BERKELEY, CA — Meyer Sound has brought a new manufacturing facility, named Phoebe, online in Berkeley, Calif. Since being founded by John and Helen Meyer in 1979, Meyer has dictated that manufacturing take place at the company's headquarters in Northern California. The company's first years were spent at a location in San Leandro, but since 1984, manufacturing has been performed at the company's base in Berkeley. Meyer Sound's recent expansion has led to making its products in several buildings clustered around the original building and named according to a planetary theme. Named for a small moon of Saturn, Phoebe is mainly an expansion of the Saturn transducer facility. Phoebe supplements Meyer Sound's existing driver production capabilities and adds new ones. Parts of the driver manufacturing process are being revamped as they are implemented at Phoebe in order to increase efficiency and consistency.

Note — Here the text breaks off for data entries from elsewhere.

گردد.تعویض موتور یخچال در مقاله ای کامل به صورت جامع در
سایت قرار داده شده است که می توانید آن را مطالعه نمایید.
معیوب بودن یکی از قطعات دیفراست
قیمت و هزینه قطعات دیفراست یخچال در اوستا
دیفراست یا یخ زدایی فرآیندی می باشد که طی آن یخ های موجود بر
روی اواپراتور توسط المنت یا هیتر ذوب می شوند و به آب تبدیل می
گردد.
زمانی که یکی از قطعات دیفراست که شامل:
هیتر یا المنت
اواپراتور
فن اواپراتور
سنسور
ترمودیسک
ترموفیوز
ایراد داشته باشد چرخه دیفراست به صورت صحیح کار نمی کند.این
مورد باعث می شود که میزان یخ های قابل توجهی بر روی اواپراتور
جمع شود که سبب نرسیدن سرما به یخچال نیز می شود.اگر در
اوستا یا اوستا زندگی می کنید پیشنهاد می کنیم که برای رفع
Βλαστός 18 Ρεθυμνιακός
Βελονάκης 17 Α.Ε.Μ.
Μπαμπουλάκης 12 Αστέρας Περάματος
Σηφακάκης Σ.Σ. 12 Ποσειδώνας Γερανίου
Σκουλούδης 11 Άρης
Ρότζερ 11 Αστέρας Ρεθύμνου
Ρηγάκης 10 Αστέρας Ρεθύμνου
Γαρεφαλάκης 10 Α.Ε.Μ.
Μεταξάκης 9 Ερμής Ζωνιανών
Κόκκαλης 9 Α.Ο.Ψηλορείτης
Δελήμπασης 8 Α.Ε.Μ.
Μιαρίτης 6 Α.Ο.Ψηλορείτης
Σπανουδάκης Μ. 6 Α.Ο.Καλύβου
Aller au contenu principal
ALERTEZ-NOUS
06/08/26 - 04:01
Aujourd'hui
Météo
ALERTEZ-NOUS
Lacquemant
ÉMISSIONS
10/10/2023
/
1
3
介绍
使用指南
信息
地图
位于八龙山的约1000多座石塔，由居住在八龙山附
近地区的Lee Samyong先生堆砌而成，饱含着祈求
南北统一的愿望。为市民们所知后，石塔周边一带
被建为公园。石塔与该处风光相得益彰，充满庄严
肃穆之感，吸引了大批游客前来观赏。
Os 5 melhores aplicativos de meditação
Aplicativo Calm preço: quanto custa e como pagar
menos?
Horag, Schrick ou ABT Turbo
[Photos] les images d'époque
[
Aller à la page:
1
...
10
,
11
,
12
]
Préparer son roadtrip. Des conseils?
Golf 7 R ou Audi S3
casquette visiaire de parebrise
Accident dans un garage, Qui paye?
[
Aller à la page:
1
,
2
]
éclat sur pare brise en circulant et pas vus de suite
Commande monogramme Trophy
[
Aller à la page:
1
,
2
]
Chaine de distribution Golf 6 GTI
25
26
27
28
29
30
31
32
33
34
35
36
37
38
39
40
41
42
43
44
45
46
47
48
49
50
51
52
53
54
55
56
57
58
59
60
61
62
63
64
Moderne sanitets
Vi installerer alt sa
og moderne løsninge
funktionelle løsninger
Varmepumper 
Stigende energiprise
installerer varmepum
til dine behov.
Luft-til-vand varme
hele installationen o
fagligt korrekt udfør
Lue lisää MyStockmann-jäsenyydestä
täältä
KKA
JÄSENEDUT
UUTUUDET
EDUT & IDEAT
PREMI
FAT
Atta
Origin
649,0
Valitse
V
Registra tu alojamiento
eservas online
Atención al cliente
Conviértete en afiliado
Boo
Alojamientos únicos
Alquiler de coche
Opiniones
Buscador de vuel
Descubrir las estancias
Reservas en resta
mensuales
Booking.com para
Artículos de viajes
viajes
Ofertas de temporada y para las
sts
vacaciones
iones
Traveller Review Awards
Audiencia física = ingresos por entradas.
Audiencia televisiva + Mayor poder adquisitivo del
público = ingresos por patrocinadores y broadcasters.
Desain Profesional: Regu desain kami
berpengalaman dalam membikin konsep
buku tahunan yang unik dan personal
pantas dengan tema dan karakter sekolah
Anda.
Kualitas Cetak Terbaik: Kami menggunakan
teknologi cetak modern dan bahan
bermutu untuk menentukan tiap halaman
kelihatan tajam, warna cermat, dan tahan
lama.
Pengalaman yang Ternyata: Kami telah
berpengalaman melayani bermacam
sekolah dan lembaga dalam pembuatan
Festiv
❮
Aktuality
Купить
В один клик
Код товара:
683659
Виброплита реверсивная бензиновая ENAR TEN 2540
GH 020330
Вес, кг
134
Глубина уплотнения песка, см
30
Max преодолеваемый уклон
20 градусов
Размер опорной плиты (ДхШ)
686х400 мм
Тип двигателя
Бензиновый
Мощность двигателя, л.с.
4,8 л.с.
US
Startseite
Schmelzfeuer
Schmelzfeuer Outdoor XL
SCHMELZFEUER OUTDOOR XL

Phoebe includes a new department known as the reliability testing area. Here, rows of thick concrete chambers allow for accelerated life testing of Meyer Sound products. Each chamber is equipped with an identical test setup. Engineering R&D also maintains two large chambers in this room for testing development prototypes.
Low-frequency driver and magnetic assemblies from subassemblies and components made at Saturn are being performed in one room of Phoebe, while low driver final QA (Quality Assurance) testing is conducted in an adjacent area. Newly designed test rigs have already increased capacity. Both testing areas (final QA and reliability) are under the control of the company's QA department.
Phoebe continues coming online in 2007, as Meyer Sound's facilities are being refined. Factory tours go through key production areas, providing graphic demonstrations of the testing that takes place at the new Phoebe facility.